(WORK REQUEST) Your task is to find every line of the data that holds the string "Unresectable" and copy it.

(PROVIDED DATA)
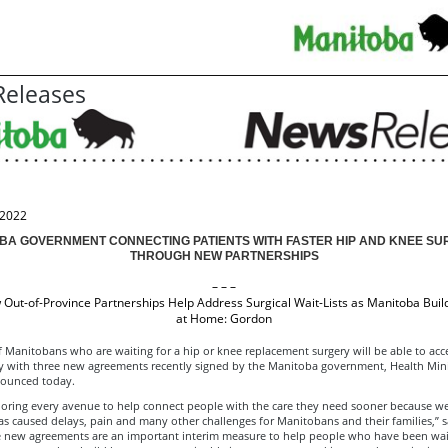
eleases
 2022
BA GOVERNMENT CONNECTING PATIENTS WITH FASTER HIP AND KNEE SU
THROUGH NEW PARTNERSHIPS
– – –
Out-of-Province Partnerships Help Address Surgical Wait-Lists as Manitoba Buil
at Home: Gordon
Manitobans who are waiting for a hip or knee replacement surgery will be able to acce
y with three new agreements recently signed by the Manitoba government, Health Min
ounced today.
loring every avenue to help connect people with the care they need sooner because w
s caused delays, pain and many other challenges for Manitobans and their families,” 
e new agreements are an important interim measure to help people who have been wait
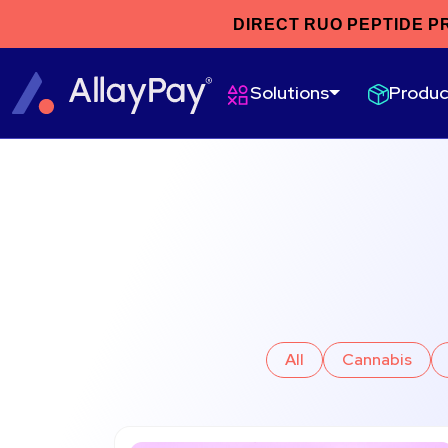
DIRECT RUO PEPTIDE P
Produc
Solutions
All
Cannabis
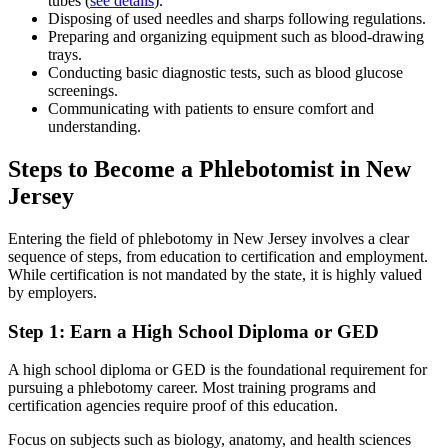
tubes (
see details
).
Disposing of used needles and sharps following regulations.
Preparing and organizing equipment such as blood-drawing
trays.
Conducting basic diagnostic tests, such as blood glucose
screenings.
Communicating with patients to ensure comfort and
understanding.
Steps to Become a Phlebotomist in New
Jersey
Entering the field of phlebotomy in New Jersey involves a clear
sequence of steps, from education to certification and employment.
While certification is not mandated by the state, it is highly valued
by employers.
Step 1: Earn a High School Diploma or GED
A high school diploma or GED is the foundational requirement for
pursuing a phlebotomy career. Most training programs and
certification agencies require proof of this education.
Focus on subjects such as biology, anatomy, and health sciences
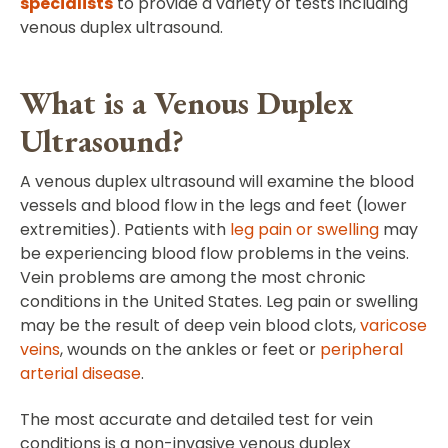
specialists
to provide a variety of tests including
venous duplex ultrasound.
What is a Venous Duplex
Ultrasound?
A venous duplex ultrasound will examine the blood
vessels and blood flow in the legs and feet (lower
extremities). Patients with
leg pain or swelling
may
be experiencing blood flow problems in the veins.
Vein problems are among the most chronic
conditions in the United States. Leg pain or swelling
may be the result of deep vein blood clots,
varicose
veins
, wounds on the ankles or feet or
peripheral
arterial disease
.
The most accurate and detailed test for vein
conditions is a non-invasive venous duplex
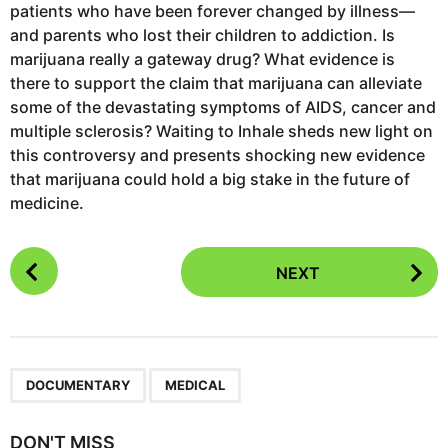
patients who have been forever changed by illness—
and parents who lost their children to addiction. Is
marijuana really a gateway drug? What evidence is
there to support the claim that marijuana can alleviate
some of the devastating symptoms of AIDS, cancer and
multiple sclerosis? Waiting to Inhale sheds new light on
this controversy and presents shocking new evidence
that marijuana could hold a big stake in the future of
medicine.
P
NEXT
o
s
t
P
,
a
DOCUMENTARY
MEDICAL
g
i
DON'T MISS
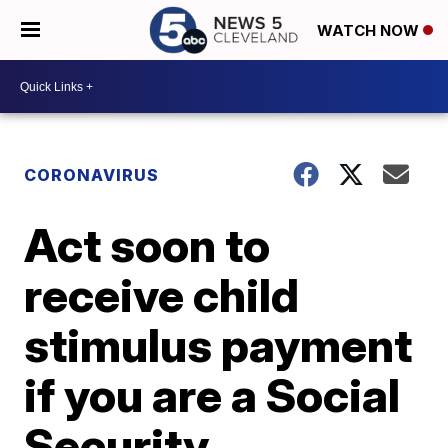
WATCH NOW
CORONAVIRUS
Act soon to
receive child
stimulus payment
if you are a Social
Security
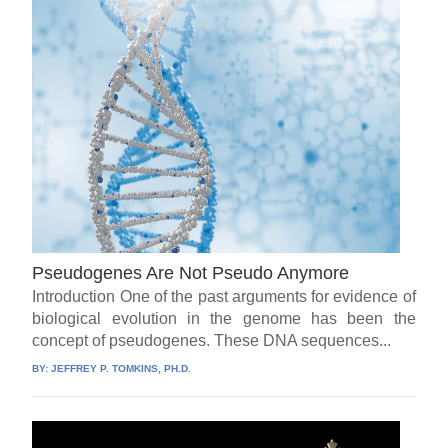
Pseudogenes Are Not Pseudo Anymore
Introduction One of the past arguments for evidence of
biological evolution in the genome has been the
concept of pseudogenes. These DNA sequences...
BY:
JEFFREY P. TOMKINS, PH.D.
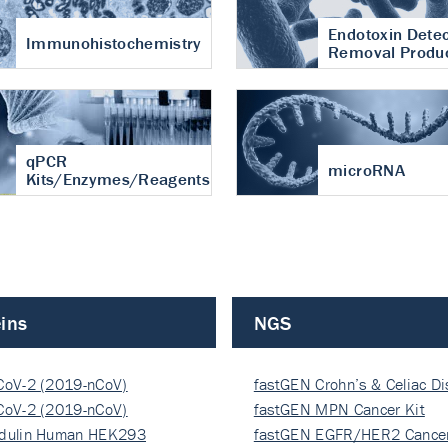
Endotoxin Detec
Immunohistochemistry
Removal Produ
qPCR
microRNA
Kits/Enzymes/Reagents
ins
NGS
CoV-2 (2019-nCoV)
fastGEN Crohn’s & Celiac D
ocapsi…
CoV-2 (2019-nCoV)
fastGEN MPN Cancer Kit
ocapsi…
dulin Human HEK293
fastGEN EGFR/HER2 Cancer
...
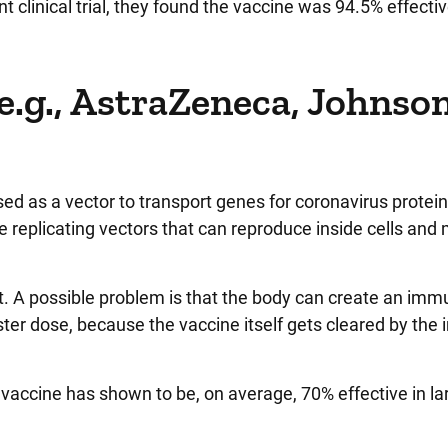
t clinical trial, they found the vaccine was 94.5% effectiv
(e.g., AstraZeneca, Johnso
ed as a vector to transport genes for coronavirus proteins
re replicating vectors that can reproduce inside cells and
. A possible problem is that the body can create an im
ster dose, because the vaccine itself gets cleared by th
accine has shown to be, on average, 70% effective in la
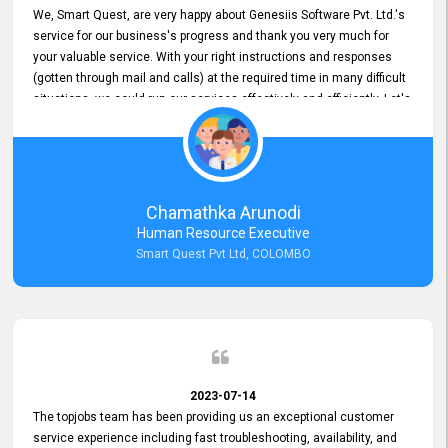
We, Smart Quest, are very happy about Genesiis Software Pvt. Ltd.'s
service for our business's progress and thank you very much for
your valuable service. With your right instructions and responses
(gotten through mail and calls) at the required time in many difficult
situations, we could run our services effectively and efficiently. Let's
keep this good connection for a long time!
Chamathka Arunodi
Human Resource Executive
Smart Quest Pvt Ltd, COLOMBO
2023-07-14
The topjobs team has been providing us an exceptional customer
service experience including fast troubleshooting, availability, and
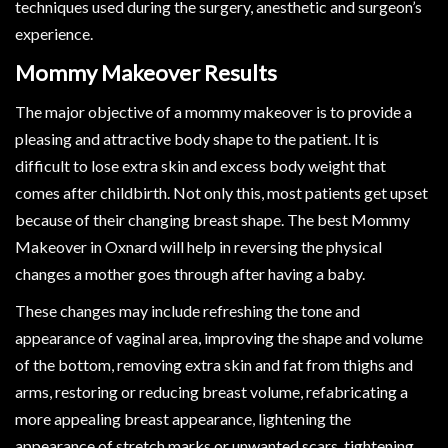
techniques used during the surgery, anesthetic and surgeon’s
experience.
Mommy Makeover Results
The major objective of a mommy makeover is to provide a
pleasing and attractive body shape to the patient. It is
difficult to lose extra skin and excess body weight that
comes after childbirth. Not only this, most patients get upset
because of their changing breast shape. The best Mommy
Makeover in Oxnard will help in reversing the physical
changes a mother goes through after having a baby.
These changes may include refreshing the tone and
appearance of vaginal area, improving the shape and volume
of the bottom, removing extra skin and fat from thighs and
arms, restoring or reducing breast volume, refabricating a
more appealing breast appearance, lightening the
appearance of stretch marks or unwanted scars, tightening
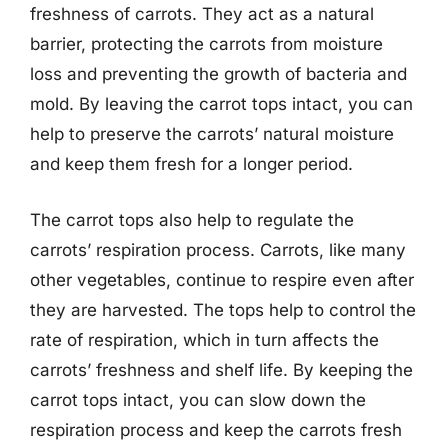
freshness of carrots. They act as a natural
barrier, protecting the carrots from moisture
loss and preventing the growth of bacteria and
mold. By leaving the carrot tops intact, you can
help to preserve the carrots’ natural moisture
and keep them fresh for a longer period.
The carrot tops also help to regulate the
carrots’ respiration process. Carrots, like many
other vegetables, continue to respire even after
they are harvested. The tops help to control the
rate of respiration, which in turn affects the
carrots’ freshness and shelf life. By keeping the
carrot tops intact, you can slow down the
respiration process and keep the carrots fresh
==
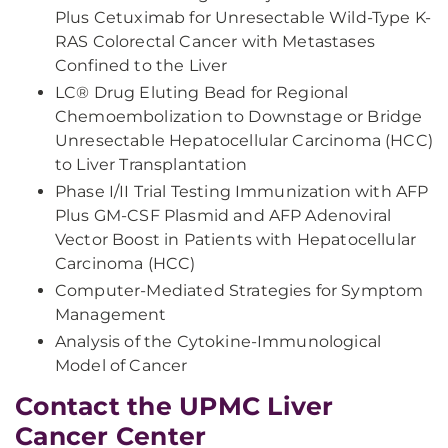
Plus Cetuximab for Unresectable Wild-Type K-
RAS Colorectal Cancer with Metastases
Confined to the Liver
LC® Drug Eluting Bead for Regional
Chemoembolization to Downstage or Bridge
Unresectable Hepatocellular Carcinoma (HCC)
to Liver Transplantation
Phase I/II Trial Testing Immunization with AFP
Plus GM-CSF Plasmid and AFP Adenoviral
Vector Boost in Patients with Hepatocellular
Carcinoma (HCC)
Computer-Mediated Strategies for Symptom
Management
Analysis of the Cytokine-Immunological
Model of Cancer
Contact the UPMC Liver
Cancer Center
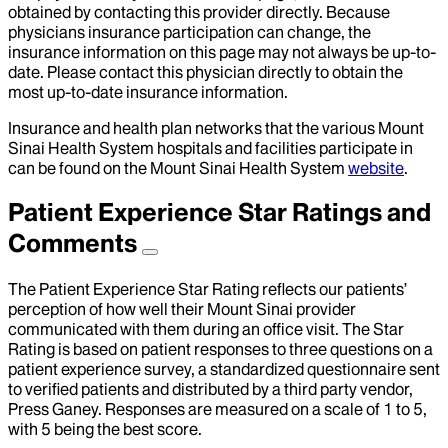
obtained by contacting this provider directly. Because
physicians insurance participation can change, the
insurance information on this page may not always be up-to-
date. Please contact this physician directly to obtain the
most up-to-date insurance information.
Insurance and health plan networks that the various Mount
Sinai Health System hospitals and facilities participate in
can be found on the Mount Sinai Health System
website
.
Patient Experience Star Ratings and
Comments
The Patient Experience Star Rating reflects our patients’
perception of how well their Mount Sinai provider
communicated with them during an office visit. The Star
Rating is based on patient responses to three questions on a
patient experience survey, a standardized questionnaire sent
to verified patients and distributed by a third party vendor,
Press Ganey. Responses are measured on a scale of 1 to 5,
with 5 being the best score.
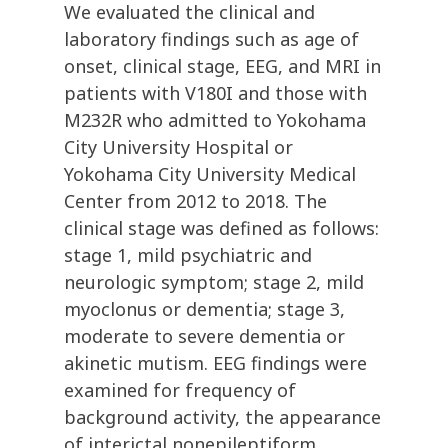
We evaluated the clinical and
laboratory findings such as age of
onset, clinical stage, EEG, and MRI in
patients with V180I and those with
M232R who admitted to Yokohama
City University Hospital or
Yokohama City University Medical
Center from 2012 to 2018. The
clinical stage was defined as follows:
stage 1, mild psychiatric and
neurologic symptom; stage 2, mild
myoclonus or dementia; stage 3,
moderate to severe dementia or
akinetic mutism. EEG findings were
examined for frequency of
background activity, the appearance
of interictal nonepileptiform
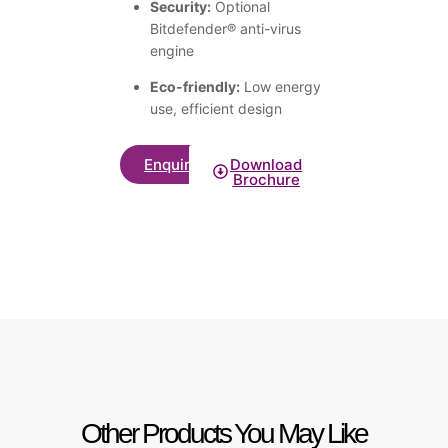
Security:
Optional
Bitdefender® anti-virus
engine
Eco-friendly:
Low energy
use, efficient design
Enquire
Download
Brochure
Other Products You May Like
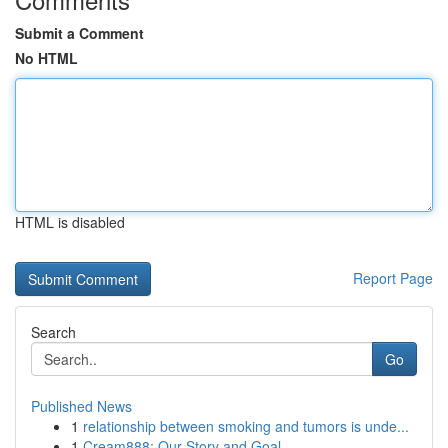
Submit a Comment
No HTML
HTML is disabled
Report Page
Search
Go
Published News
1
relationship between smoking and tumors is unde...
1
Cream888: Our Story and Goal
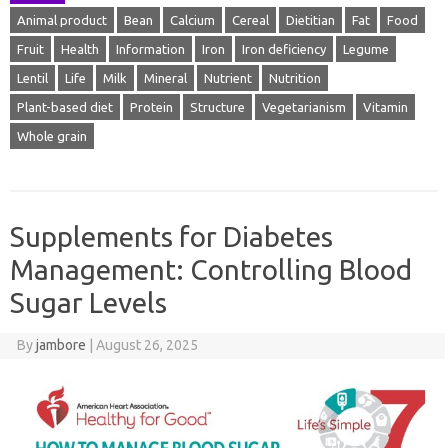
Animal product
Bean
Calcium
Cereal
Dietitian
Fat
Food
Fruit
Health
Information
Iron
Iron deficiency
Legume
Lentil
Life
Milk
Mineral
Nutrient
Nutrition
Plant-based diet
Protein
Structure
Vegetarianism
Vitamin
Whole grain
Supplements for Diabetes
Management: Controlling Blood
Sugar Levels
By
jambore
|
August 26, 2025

(SOLUTION TO THIS EXERCISE)
Plus Cetuximab for Unresectable Wild-Type K-
Unresectable Hepatocellular Carcinoma (HCC)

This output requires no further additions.